KUALA LUMPUR (THE STAR/ASIA NETWORK) - The ratification of the Asean Agreement on Transboundary Haze Pollution by Indonesia this year is a historic step in the collective effort by member nations to tackle the annual problem.
Prime Minister Najib Razak said ratification of the agreement was an "absolute necessity" and part of the Asean goal of promoting the right to clean air for member states.
"In January this year, Indonesia deposited the instrument of ratification of the Asean Agreement of Transboundary Haze Pollution with the Asean secretary-general.
"The agreement has now been ratified by all Asean member states," he said during his keynote address at the 36th General Assembly of the Asean Inter-Parliamentary Assembly here on Tuesday (Sept 8).
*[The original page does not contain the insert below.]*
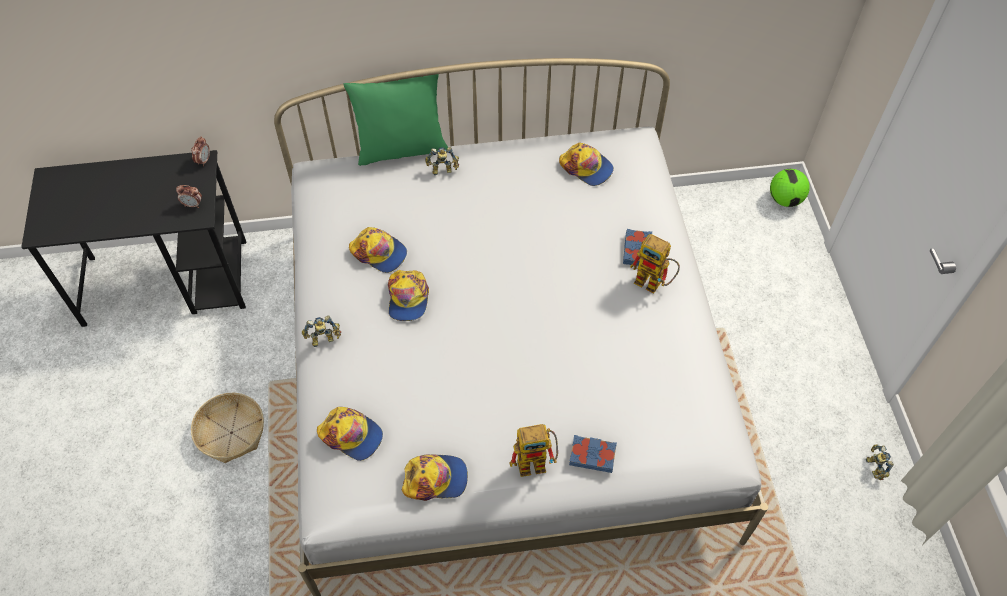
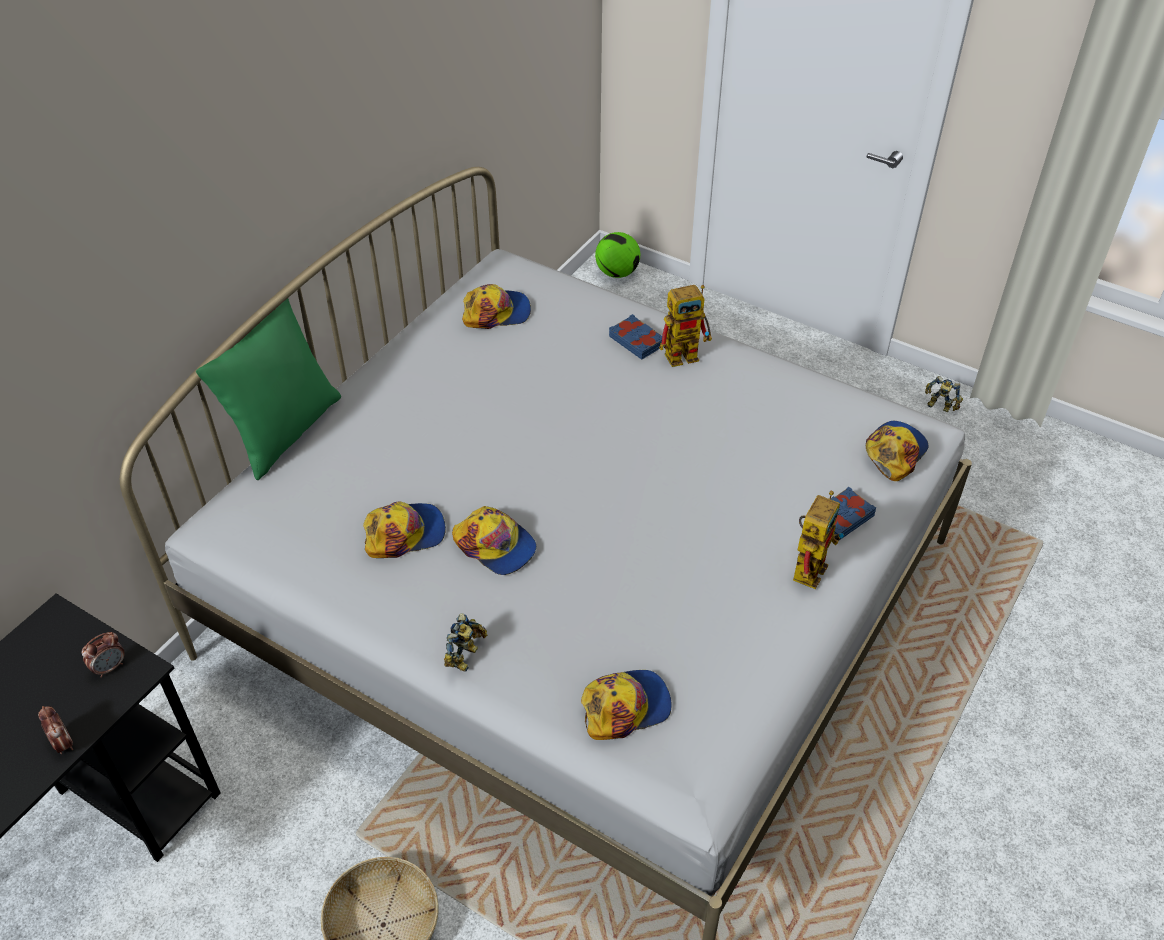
camera: 50 degrees left, 10 degrees down
alarm clock [191,136,210,166] -> alarm clock moved to [38,706,73,754]
cap [402,454,468,501] -> cap moved to [866,421,929,481]
toy robot [425,147,459,175] -> none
He noted the issue had become a topic of discussion with Malaysia being Asean's chair this year.
"This is the first regional agreement, which has become quite a topic, that binds a group of contiguous states to tackle transboundary haze pollution resulting in land and forest fires.
"It is a historic step and one that many of us in the region know all too well is an absolute necessity," he said.
Datuk Seri Najib's reference to the agreement comes as parts of Malaysia is blanketed by haze at unhealthy levels in several location, including Kuala Lumpur, which is host to several Asean programmes.
The transboundary agreement was first signed by Asean nations in 2002, with Malaysia being the first of the 10-nation regional grouping to ratify its laws to address the issue.
Indonesia was the final nation to sign the agreement in September last year and ratified its laws in 2015.
The agreement is a legally-binding environmental agreement by Asean members to reduce haze pollution in South-east Asia with concerted regional and international effort to address land and forest fires to deal with the annual haze.